Here are 5 Simple ways you can help fight homelessness TODAY
1 – Educate yourself
Learn about the different causes of homelessness and poverty–always remembering that every situation is unique. A homeless person may be someone who lost their job, ran away from home, separated from a partner, or is suffering from depression or serious mental illnesses.
It is also important to educate yourself about the poverty and homelessness specific to your area. Different parts of the country and the world are affected by distinct issues that contribute to the imbalanced nature of wealth distribution. The historical, socio economic, and political trends of an area all impact the level and severity of local poverty. However, we are all still interconnected. A complex web of influencers from race, to labor markets, to housing, shape the causes and potential solutions of poverty, making it crucial to familiarize yourself with the dynamics that take place in your own community.
2 – Help dispel the stereotypes
Remain conscious of the assumptions common in our culture that perpetuate judgment and disconnection. Many times, when you dig deep enough, you’ll find that we as a society operate under the belief that poverty is largely a result of a poor work ethic or an insufficient moral character. This could not be farther from the truth, however, it is often easier to dismiss our social responsibility if we can blame the poor for their poverty.
Confronting our collective failings as a community is a difficult thing to face, especially when there isn’t always a clear way forward. This is why we need to start small. Even just engaging in discussion with others about poverty, homelessness, and social responsibility, will begin to deconstruct harmful frameworks that entice fear and misunderstanding.
3 – Remove barriers
The barriers that we experience between ourselves and other groups of people, whether socially or personally imposed, can have a huge impact on the health of a community. We walk through town with blinders on, interacting with the same people and doing the same things. This perpetual nature of our lives has the potential of creating a bubble experience–one where we reduce everything outside of our bubble to the simplest terms and most convenient definitions.

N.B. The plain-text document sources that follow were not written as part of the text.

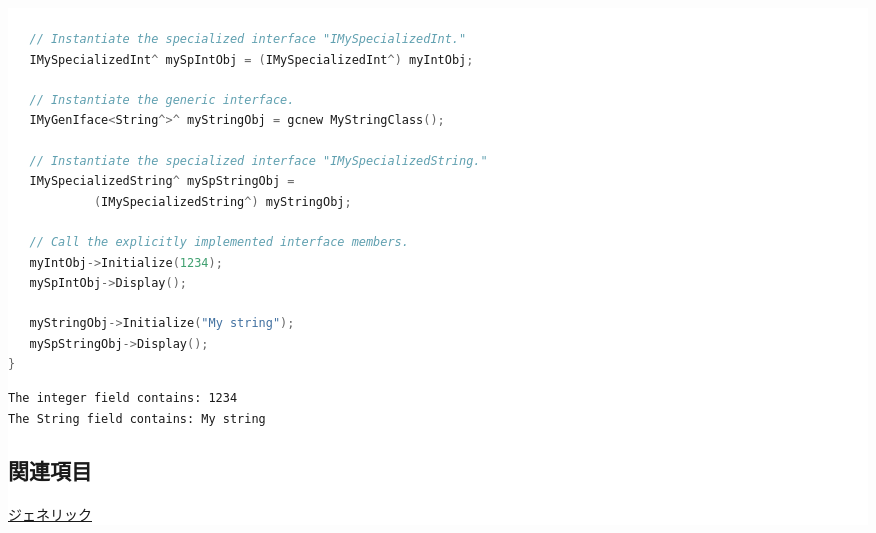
 ```cpp

   // Instantiate the specialized interface "IMySpecializedInt."
   IMySpecializedInt^ mySpIntObj = (IMySpecializedInt^) myIntObj;

   // Instantiate the generic interface.
   IMyGenIface<String^>^ myStringObj = gcnew MyStringClass();

   // Instantiate the specialized interface "IMySpecializedString."
   IMySpecializedString^ mySpStringObj =
            (IMySpecializedString^) myStringObj;

   // Call the explicitly implemented interface members.
   myIntObj->Initialize(1234);
   mySpIntObj->Display();

   myStringObj->Initialize("My string");
   mySpStringObj->Display();
}
```

```Output
The integer field contains: 1234
The String field contains: My string
```

## <a name="see-also"></a>関連項目

[ジェネリック](../windows/generics-cpp-component-extensions.md)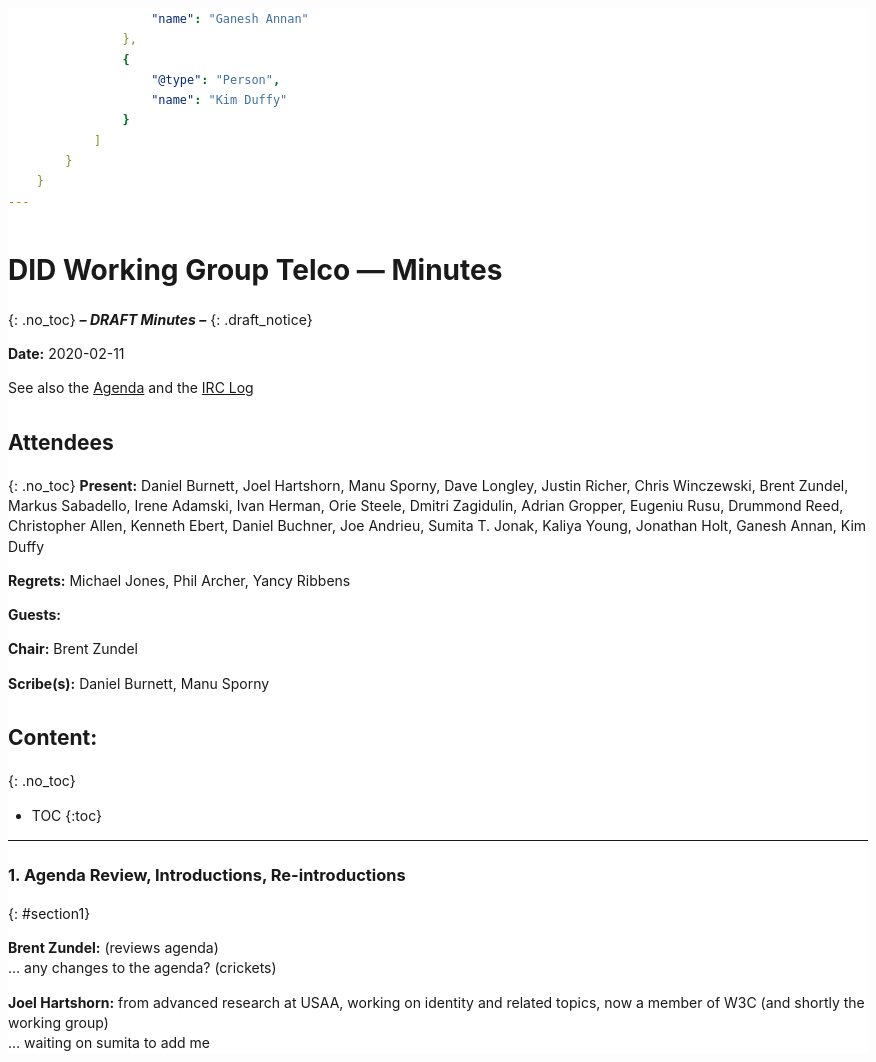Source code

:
 ```yaml
                    "name": "Ganesh Annan"
                },
                {
                    "@type": "Person",
                    "name": "Kim Duffy"
                }
            ]
        }
    }
---
```


# DID Working Group Telco — Minutes
{: .no_toc}
***– DRAFT Minutes –***
{: .draft_notice}

**Date:** 2020-02-11

See also the [Agenda](https://lists.w3.org/Archives/Public/public-did-wg/2020Feb/0015.html) and the [IRC Log](https://www.w3.org/2020/02/11-did-irc.txt)

## Attendees
{: .no_toc}
**Present:** Daniel Burnett, Joel Hartshorn, Manu Sporny, Dave Longley, Justin Richer, Chris Winczewski, Brent Zundel, Markus Sabadello, Irene Adamski, Ivan Herman, Orie Steele, Dmitri Zagidulin, Adrian Gropper, Eugeniu Rusu, Drummond Reed, Christopher Allen, Kenneth Ebert, Daniel Buchner, Joe Andrieu, Sumita T. Jonak, Kaliya Young, Jonathan Holt, Ganesh Annan, Kim Duffy

**Regrets:** Michael Jones, Phil Archer, Yancy Ribbens

**Guests:** 

**Chair:** Brent Zundel

**Scribe(s):** Daniel Burnett, Manu Sporny

## Content:
{: .no_toc}

* TOC
{:toc}
---


### 1. Agenda Review, Introductions, Re-introductions
{: #section1}

**Brent Zundel:** (reviews agenda)  
… any changes to the agenda? (crickets)  

**Joel Hartshorn:** from advanced research at USAA, working on identity and related topics, now a member of W3C (and shortly the working group)  
… waiting on sumita to add me  

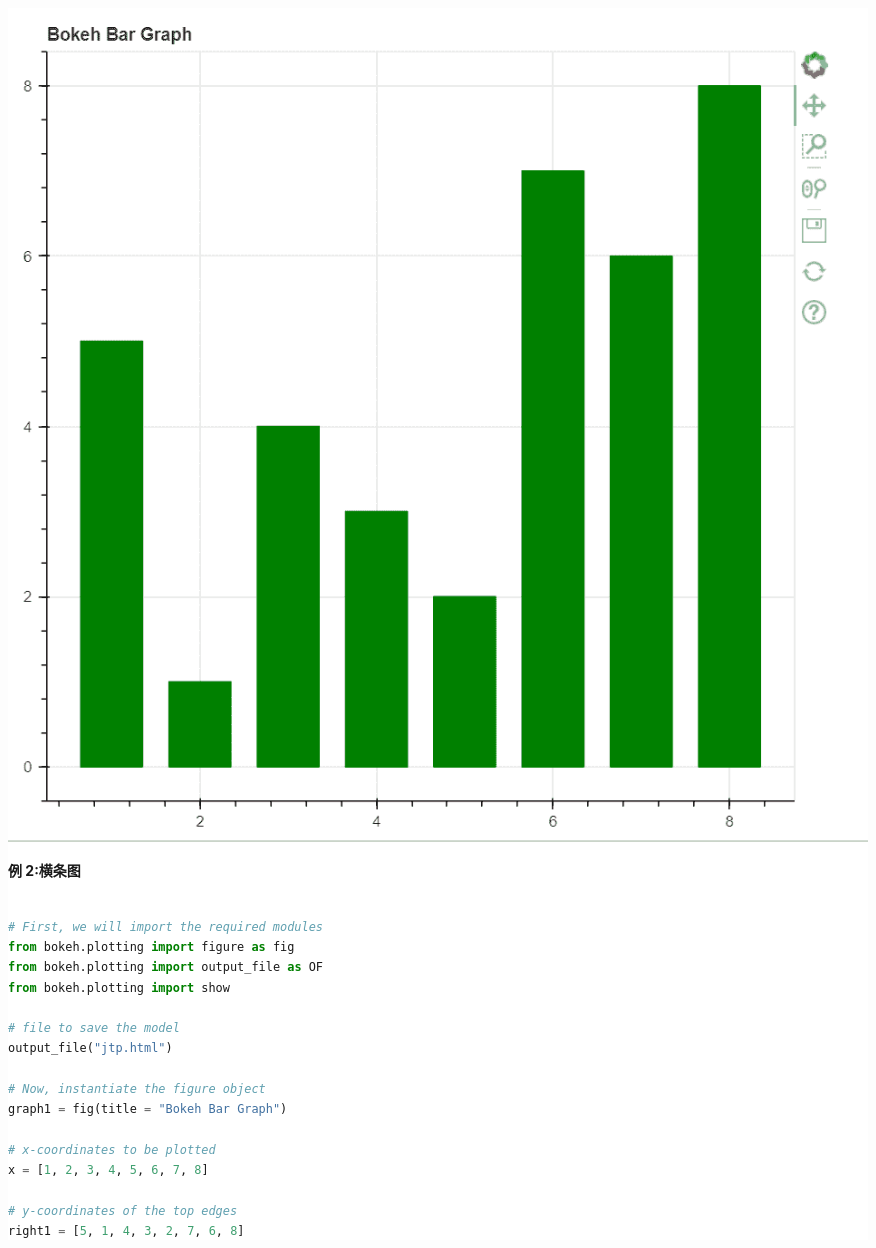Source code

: ![Data Visualization in Python using Bokeh Library](img/720fd1c07807180f4f72bf112698bb14.png)

**例 2:横条图**

```py

# First, we will import the required modules
from bokeh.plotting import figure as fig
from bokeh.plotting import output_file as OF
from bokeh.plotting import show

# file to save the model
output_file("jtp.html")

# Now, instantiate the figure object
graph1 = fig(title = "Bokeh Bar Graph")

# x-coordinates to be plotted
x = [1, 2, 3, 4, 5, 6, 7, 8]

# y-coordinates of the top edges
right1 = [5, 1, 4, 3, 2, 7, 6, 8]

```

Therefore, it is crucial that we learn to reach out of our routine and speak to people who are different than us. Even making eye contact with an individual on the street can break down walls. Look for opportunities to listen to those outside your immediate circle or from different walks of life.
Remember, everyone has a story needing to be told and a voice needing to be heard.

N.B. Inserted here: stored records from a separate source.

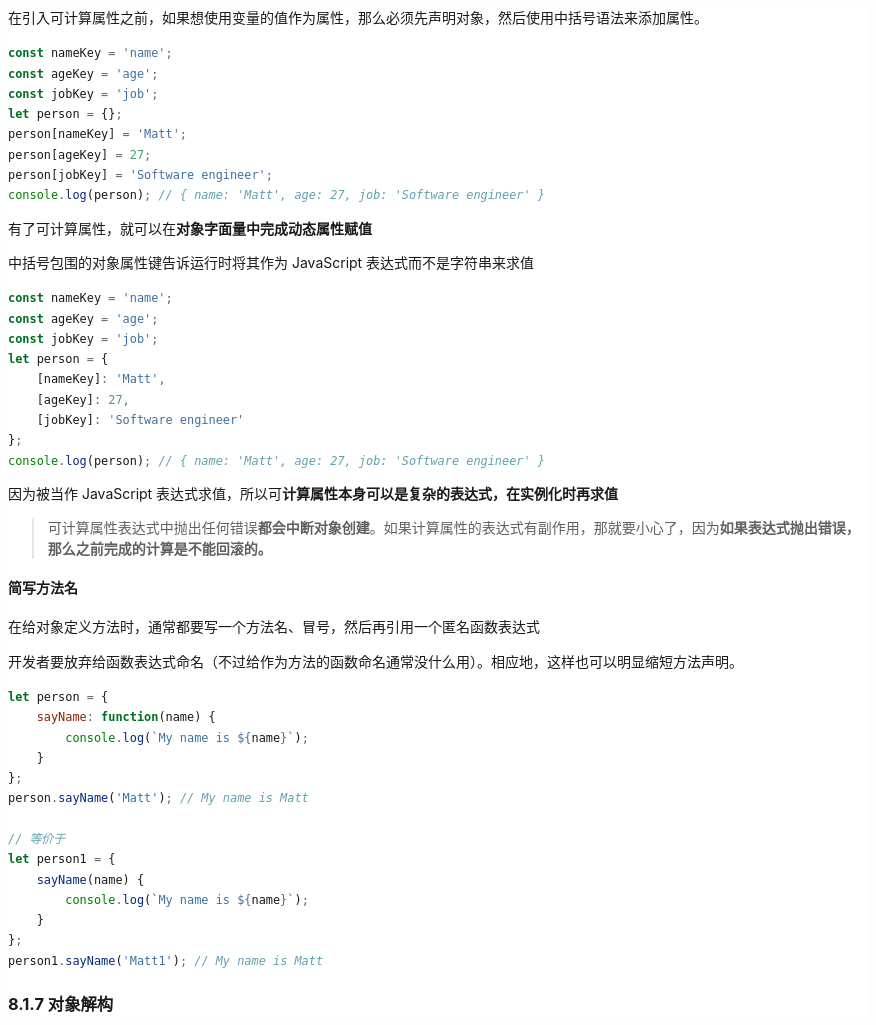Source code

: 在引入可计算属性之前，如果想使用变量的值作为属性，那么必须先声明对象，然后使用中括号语法来添加属性。

```js
const nameKey = 'name';
const ageKey = 'age';
const jobKey = 'job';
let person = {};
person[nameKey] = 'Matt';
person[ageKey] = 27;
person[jobKey] = 'Software engineer';
console.log(person); // { name: 'Matt', age: 27, job: 'Software engineer' }
```

有了可计算属性，就可以在**对象字面量中完成动态属性赋值**

中括号包围的对象属性键告诉运行时将其作为 JavaScript 表达式而不是字符串来求值

```js
const nameKey = 'name'; 
const ageKey = 'age'; 
const jobKey = 'job'; 
let person = { 
    [nameKey]: 'Matt', 
    [ageKey]: 27, 
    [jobKey]: 'Software engineer' 
}; 
console.log(person); // { name: 'Matt', age: 27, job: 'Software engineer' }
```

因为被当作 JavaScript 表达式求值，所以可**计算属性本身可以是复杂的表达式，在实例化时再求值**

> 可计算属性表达式中抛出任何错误**都会中断对象创建**。如果计算属性的表达式有副作用，那就要小心了，因为**如果表达式抛出错误，那么之前完成的计算是不能回滚的。**

#### 简写方法名

在给对象定义方法时，通常都要写一个方法名、冒号，然后再引用一个匿名函数表达式

开发者要放弃给函数表达式命名（不过给作为方法的函数命名通常没什么用）。相应地，这样也可以明显缩短方法声明。

```js
let person = {
    sayName: function(name) {
        console.log(`My name is ${name}`);
    }
};
person.sayName('Matt'); // My name is Matt

// 等价于
let person1 = {
    sayName(name) {
        console.log(`My name is ${name}`);
    }
};
person1.sayName('Matt1'); // My name is Matt
```

### 8.1.7 对象解构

4 – Respect people in poverty as individuals
Give people experiencing homelessness the same courtesy and respect you would accord your friends, family, or employer. Treat them as you would wish to be treated if you needed assistance. Because people experiencing poverty still have their own preferences, opinions, and ultimately CHOICE. One of the first steps in helping people is to see them as individuals with acting autonomies of their own.

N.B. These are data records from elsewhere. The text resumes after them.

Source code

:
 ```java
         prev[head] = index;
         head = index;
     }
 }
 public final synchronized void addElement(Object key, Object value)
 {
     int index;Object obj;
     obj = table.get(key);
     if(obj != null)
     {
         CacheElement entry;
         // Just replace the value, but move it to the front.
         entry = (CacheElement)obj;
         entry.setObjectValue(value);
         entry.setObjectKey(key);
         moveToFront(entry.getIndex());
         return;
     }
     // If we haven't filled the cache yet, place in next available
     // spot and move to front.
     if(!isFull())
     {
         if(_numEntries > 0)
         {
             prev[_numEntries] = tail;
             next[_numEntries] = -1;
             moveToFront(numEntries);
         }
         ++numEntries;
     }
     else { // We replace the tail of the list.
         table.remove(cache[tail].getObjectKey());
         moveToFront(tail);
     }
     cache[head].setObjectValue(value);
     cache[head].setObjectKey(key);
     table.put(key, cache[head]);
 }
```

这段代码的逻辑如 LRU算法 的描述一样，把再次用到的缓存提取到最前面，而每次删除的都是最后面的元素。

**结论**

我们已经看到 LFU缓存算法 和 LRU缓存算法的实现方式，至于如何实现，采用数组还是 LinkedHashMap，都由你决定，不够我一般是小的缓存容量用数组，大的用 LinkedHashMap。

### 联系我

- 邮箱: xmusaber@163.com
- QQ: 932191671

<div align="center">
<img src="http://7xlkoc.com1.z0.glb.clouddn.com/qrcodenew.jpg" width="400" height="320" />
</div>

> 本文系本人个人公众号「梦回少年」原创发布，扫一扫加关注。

As people, we tend to push our value sets on to others–judging them based on what we believe their choices should be. Not only is this dividing, but it is also patronizing. By doing this, we leave no room for people to create their OWN paths towards fulfillment. Everyone has the right to live their life by their own sets of goals and standards.
5 – Respond with kindness
We can make quite a difference in the lives of the homeless when we respond to them, rather than ignore or dismiss them. Try a kind word or simply making eye contact with a smile. Taking time to talk to a person in a friendly, respectful manner can give them a wonderful sense of civility and dignity. Kindness is a powerful weapon against isolation, depression and paranoia that many homeless people face.
However, it’s important to be patient and understand that your warmth might not be reciprocated at first or at all. Many people in poverty are living life in survival mode, which puts them in an extremely defensive posture. Therefore, it may be difficult for them to open up or respond in a friendly way. Imagine if your were living in an environment where you were constantly harassed, judged, or ignored, it would most likely prevent you from trusting the kindness of others.